My introduction to the NoSurf community, ironically, happened as I was mindlessly browsing through Reddit, my favorite guilty pleasure, and stumbled upon the NoSurf subreddit, a community for people who want to become more productive by wasting less time mindlessly surfing the internet.
The NoSurf movement does not advocate for quitting the internet altogether. Instead, they advocate for cutting out negative internet use and mindless browsing.
After all, the internet and our digital devices are very valuable tools when used with purpose. I am forever in awe of the amount of information and knowledge available to me online, regarding any topic that might pique my interest, at a click of a button and within literal seconds.
That is indeed powerful.
However, our smartphones, social media accounts, streaming sites, and inboxes are intentionally designed to hijack our brain’s natural reward system, and our brain sees the internet as an easy pathway to trigger happy feelings.This hijacking is costing us our motivation and creativity, as we spend more and more time mindlessly browsing in a zombie-like state.

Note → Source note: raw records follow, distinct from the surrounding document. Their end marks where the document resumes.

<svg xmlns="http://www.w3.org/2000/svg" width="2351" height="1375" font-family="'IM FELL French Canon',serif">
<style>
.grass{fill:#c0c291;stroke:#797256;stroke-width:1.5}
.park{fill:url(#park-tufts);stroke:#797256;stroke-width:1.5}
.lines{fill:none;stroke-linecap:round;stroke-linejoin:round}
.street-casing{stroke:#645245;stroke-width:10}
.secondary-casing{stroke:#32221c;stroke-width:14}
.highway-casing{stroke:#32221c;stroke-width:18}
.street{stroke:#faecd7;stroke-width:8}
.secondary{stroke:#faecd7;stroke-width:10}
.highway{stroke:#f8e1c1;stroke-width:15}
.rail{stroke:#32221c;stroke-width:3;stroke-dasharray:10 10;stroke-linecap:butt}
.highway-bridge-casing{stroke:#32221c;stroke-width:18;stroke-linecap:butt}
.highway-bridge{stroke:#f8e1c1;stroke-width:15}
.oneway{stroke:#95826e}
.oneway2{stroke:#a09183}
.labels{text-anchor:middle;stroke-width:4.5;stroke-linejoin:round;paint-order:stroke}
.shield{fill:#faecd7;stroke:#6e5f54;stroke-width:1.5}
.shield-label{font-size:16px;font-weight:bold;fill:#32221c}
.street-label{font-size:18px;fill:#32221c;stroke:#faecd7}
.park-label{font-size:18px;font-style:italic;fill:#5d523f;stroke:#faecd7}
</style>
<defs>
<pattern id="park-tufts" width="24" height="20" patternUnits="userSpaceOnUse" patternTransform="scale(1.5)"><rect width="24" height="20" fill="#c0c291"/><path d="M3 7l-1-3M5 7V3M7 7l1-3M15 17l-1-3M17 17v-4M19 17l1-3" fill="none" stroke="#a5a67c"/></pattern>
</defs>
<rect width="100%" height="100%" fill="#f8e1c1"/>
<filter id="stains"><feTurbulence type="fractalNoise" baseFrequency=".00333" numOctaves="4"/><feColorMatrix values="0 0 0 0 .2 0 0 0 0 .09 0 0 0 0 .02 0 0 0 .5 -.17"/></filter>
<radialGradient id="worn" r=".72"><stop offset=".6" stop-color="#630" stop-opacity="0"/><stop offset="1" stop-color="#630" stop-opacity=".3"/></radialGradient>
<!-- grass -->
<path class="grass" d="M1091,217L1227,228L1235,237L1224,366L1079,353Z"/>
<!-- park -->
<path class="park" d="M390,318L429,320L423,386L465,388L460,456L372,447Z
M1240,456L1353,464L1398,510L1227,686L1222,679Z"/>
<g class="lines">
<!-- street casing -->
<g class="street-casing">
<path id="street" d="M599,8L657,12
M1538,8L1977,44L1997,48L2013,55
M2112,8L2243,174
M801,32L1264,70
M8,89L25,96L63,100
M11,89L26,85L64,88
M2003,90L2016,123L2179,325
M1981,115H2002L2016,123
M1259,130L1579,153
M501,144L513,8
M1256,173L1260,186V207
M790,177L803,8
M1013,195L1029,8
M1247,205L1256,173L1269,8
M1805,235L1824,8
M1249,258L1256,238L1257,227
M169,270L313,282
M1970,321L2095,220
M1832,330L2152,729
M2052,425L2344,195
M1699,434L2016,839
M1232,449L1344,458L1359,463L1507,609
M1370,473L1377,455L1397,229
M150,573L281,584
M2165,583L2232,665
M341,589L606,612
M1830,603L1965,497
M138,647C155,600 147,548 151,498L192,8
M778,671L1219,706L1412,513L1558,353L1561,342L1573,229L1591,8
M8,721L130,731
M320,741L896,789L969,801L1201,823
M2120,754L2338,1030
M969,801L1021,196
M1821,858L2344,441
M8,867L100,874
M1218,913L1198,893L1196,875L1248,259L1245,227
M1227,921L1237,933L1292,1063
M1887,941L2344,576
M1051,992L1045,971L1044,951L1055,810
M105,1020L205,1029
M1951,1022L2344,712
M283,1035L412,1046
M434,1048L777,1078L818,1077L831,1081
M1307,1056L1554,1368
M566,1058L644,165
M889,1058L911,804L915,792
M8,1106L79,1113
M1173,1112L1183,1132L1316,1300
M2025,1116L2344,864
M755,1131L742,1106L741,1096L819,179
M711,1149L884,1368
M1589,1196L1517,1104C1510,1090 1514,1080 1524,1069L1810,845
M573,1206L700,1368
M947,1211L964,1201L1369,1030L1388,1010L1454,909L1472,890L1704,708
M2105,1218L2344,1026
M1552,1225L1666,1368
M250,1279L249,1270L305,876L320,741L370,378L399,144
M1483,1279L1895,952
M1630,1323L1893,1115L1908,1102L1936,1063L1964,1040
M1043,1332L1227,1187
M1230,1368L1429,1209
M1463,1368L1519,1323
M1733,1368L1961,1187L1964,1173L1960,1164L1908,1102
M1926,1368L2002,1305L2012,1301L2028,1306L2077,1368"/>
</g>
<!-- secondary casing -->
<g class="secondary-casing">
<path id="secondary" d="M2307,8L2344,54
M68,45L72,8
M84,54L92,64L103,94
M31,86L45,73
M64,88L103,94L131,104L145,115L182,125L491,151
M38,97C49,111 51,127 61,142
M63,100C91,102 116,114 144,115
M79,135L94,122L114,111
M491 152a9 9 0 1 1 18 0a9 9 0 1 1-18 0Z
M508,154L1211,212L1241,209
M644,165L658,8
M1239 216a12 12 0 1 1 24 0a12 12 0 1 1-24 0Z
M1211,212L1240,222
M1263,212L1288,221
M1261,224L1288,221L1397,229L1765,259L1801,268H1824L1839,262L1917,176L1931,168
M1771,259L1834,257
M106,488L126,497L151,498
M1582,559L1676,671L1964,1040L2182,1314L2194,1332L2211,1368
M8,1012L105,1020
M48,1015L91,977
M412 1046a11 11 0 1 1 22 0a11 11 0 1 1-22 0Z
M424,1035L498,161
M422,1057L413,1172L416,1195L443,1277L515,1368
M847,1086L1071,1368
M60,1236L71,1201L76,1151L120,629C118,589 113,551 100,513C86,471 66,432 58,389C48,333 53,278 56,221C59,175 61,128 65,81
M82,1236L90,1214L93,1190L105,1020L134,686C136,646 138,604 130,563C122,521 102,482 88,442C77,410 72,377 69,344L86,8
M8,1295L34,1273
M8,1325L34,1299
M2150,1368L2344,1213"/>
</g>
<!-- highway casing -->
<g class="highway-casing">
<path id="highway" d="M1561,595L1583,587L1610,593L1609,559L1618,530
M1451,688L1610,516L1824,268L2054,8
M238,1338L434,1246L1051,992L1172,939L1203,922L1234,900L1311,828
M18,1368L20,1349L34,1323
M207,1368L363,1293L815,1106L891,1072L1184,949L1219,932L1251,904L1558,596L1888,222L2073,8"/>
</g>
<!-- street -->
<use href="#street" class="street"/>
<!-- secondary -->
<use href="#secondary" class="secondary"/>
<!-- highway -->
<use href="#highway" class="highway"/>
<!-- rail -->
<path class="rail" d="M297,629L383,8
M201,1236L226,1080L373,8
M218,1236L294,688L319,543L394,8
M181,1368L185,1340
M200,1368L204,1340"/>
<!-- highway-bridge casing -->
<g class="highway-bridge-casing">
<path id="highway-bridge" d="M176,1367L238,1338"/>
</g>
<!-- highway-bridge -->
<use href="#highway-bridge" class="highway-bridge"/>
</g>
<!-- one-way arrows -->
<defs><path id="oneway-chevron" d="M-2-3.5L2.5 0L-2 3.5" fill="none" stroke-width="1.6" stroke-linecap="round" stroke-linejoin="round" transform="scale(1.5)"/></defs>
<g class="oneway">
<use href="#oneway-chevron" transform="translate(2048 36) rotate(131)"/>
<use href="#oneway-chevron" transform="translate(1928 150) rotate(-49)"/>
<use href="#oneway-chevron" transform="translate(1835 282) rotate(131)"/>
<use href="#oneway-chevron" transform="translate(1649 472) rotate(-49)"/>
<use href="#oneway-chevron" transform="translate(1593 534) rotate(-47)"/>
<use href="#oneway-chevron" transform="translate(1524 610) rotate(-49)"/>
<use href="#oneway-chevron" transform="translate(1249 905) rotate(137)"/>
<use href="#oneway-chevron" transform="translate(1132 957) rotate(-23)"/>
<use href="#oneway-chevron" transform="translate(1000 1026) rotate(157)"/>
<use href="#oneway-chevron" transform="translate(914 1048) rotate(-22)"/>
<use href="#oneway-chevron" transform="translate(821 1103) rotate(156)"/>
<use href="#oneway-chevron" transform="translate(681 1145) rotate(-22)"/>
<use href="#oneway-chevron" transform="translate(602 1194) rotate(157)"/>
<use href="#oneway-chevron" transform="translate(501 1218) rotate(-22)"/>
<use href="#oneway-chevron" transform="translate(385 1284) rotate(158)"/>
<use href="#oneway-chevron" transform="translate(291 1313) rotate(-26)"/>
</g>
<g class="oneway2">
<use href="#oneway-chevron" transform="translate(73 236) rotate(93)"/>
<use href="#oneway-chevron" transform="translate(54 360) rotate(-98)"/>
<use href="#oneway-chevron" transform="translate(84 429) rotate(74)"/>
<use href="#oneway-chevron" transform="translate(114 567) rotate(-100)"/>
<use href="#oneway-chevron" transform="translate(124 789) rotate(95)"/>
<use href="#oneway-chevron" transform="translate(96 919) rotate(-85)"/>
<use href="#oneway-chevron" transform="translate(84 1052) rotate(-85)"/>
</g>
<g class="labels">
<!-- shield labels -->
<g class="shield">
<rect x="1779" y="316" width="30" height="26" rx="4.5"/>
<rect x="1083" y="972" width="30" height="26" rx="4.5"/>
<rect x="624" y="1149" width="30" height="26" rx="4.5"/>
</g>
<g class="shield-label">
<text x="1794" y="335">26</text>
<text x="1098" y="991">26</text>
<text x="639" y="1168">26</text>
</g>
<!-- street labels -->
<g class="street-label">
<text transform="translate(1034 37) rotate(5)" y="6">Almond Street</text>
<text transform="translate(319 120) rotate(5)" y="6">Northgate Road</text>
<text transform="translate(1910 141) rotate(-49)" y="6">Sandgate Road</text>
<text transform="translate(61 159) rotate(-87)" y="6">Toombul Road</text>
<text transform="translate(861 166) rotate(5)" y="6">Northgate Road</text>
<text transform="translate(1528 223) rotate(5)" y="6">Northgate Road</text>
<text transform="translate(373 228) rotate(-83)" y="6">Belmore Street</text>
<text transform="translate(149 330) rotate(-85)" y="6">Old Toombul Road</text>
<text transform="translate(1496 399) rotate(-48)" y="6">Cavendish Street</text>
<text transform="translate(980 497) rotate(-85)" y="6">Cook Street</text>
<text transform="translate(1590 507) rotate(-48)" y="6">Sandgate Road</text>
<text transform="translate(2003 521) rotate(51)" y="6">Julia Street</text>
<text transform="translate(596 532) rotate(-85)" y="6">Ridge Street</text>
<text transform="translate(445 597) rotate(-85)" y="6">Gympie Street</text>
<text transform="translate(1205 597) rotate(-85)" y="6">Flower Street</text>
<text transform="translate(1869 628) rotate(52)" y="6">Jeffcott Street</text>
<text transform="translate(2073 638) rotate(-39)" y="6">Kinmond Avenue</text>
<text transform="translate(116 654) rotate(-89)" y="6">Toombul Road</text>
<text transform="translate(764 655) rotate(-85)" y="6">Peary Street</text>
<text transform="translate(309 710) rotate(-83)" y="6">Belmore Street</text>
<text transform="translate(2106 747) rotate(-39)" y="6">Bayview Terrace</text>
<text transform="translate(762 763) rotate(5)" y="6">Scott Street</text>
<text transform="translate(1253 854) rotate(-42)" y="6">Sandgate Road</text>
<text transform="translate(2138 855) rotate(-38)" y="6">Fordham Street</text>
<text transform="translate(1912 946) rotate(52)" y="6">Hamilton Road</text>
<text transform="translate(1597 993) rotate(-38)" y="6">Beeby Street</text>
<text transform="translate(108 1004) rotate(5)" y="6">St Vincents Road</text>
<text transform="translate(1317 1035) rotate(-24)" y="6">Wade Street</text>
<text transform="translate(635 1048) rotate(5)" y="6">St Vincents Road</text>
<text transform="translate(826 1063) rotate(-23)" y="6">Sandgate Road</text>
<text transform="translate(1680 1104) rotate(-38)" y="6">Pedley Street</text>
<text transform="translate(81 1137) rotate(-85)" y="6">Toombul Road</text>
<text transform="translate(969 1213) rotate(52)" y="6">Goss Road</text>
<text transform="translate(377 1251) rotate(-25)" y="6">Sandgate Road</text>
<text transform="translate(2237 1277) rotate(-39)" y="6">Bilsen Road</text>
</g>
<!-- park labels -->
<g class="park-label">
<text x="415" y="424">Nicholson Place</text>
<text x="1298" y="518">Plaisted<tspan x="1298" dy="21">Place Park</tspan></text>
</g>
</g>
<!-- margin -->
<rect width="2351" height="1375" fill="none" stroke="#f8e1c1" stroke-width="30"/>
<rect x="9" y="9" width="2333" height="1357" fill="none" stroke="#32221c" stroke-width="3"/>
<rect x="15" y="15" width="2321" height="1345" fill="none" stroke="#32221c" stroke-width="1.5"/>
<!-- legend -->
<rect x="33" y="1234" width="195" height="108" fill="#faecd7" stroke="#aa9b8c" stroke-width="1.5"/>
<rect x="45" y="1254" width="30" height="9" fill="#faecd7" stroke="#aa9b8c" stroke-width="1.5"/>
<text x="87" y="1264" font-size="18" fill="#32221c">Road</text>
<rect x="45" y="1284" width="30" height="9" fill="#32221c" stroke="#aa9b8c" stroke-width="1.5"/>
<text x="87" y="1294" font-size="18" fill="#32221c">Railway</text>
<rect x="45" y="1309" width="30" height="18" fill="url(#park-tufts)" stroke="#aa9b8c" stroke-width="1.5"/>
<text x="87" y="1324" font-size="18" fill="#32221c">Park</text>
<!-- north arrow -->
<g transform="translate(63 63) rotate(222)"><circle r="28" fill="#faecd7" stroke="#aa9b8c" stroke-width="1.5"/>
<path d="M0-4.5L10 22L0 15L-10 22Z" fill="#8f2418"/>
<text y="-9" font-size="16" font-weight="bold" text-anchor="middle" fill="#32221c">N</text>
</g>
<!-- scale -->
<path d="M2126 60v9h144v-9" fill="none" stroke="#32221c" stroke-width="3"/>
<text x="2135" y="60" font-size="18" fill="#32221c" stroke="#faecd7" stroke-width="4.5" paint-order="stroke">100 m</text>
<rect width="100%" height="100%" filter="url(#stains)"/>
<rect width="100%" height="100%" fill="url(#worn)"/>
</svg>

When your reward system is tuned to expect easy rewards from vicarious onscreen pleasures, why pursue difficult, messy real-world achievements?
If we used our phones more like a hammer, would our life be a lot better? At least, according to the musical genius himself,
Look at your phone as a tool, not an obligation. Would you walk around with a hammer in your pocket?You would pick up a hammer when you needed it. You would never be addicted or obligated to it.Use your phone like a hammer only pick it up when you need it. — Kanye West
It is a bit of very good advice.
I still use the iPhone 5SE I purchased almost three years ago that has been begging to be put out of its misery for quite some time now. I chuckle a bit inside whenever I drop it and everyone around me gasps in terror. It is so old that I couldn’t care less. It is almost ridiculous how often I drop it from various heights and angels, and it, somehow, has refused to break and end its own misery.
My dad has joked that Apple might have a trophy for me for managing to still use such an old iPhone model, and for how beat up it is while still managing to work. If they do, please contact me here.
Any form of writing, including creative, academic, or otherwise, can serve as a form of self-exploration to make sense of our thoughts and feelings, and discover our deepest desires. Keeping a personal journal is one of the ways in which we can incorporate writing into our lives to benefit from its therapeutic abilities.
My very first-ever recorded journal entry was posted on my online diary in 2009. For almost four years, I only managed to write thirteen entries. Although I would always promise myself, and my diary, that I will for sure write more often this time around, it wasn’t until about five years after my first journal entry that I seriously immersed myself in keeping a daily journal. Since 2014, I have written 1,128 journal entries, which comes to about 280 entries per year.
As you work to incorporate journaling into your life, remember the elephant is best eaten one bite at a time. Patience and consistency are crucial in forming new habits. Begin writing perhaps three days a week, first thing in the morning or before sleeping.
In my previous article, titled how to fill our days, I mentioned, rather sarcastically, that we should all denounce the Busyness Olympics, and instead brag about the glorious 7 to 8 hours of sleep we get each night.
Unless there is a legitimate reason for an individual to sacrifice sleep, such as needing to work lots of hours, running multiple side projects, and/or other obligations, everyone should aim to get the recommended 7 to 8 hours of sleep each night, or whatever amount of sleep one needs not to operate on sleep deficiency.